Otra de las cosas que me cuestionaba es la incidencia en nuestra vida diaria, y si el número de muertes -asesinatos- no es suficientemente elevado como para darle una mayor importancia. Y tampoco está aquí la respuesta. Acabamos de ver cómo la muerte de veintiún ciclistas en las carreteras durante este año ha dado lugar a una alarma considerable, y con razón Una alarma que no parece igual cuando se trata de mujeres asesinadas, por más que el cómputo anual ya ande rondando la treintena. Así que tampoco es ésta la cuestión.

Nadie está libre de ser víctima.

Así que continuo dándole vueltas. Pero creo que el truco del almendruco debe estar en conseguir hacer llegar a la gente que éste es un problema de todas las personas, y no sólo de las mujeres que lo sufren. Y hacer llegar también que se trata de algo que nos puede pasar a cualquiera. Que, tal vez sin saberlo, nuestra hermana, nuestra madre, nuestra amiga o nuestra hija está pasando por ese calvario sin que sepamos captar las señales. Nadie está libre de ser víctima, no nos engañemos, porque víctima es, además, la sociedad misma, como lo es de otros terribles males como el terrorismo.

Pero hay algo más. Deberíamos asentar la convicción, de una vez por todas, de que cualquier cosa que hagamos puede ayudar, que cualquiera puede aportar un granito de arena y que, sobre todo, se puede salir de esa tortura diaria. Creo que el mayor de los problemas es aquí la resignación, el pensar que la cosa no tiene solución y que hay que asumirlo. Nada de eso. Pero si los medios de comunicación centran su atención en la parte morbosa del hecho, y se olvidan del resto, ésa es la impresión que queda. Hay que hacerse eco de cada asesinato, pero también hay que hacerse eco de otras cosas. De una parte, del castigo del culpable, transmitiendo un firme reproche de la sociedad entera hacia el maltratador. De otra, y todavía más importante, de las posibilidades de salida y de las mujeres que realmente lo han conseguido. Experiencias que pueden alentar a otras mujeres a dar el paso para salir adelante mucho más que campañas basadas en lágrimas, ojos morados y féretros.

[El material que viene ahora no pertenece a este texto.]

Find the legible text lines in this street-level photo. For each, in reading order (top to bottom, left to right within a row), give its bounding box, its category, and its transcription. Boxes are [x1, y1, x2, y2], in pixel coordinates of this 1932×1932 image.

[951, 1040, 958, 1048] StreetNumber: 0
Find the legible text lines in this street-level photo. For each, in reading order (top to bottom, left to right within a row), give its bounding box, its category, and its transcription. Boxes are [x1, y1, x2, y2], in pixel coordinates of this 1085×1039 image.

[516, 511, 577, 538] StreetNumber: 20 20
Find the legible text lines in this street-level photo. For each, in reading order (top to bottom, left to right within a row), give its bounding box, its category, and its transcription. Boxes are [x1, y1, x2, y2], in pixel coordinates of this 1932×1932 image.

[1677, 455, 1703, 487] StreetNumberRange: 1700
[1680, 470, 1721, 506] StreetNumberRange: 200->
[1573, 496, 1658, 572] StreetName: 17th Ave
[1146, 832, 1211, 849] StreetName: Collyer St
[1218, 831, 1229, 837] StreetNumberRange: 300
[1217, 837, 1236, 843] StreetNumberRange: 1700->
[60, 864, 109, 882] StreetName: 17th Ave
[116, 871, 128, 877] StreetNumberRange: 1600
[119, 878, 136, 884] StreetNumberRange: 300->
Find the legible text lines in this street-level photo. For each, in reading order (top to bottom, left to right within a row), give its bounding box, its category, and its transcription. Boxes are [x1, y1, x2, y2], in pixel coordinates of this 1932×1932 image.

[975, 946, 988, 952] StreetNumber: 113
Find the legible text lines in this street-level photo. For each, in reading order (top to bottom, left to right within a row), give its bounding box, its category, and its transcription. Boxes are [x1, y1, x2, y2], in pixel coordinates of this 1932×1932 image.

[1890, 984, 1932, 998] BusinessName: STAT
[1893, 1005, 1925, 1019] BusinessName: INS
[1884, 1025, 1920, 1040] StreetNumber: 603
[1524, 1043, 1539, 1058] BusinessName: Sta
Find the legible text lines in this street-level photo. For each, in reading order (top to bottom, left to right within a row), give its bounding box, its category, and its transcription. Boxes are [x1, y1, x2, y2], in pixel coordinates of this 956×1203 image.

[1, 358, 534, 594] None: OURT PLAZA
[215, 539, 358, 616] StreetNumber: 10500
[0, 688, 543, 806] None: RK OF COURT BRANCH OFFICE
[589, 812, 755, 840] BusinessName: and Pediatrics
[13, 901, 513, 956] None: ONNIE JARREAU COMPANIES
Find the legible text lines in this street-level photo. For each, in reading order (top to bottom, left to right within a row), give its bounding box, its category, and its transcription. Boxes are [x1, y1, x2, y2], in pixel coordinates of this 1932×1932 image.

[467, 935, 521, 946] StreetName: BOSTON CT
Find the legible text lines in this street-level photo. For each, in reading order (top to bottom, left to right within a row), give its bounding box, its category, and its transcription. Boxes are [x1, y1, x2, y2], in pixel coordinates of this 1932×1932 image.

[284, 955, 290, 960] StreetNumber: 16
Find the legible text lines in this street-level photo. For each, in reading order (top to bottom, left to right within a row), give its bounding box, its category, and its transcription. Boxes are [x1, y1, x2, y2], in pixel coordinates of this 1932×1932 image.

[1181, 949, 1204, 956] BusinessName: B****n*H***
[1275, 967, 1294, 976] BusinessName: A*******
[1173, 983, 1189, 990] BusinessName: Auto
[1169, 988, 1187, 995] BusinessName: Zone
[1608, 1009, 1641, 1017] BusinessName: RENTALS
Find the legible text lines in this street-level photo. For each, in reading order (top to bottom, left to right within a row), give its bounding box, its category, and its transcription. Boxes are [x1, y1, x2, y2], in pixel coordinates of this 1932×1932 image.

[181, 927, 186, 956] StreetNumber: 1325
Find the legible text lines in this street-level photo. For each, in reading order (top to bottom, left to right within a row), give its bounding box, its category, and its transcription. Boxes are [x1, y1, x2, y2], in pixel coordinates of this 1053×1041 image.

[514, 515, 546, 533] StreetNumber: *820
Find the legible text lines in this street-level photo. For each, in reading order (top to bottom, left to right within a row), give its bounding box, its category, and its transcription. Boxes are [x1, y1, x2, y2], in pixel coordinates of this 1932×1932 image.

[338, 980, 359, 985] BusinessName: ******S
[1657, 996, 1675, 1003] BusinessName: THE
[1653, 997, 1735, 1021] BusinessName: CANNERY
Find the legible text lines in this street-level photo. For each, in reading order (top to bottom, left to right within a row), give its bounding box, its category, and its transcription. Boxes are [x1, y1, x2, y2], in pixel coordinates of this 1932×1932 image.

Hay que conseguir que la pescadilla deje de morderse la cola y pueda nadar hacia adelante. Que el tema interese tanto como para que la ciudadanía reclame a los poderes públicos compromiso e inversión. Y ahí tenemos mucho que decir, que hacer y que reclamar. Pongámonos manos a la obra. A ver si nos hacen caso, aunque sea por hartazgo.

Y, por cierto. La próxima concentración que haya, sea en Ayuntamientos o en donde sea, que acuda todo el mundo. Fue mucha gente, pero mucha más se echó en falta.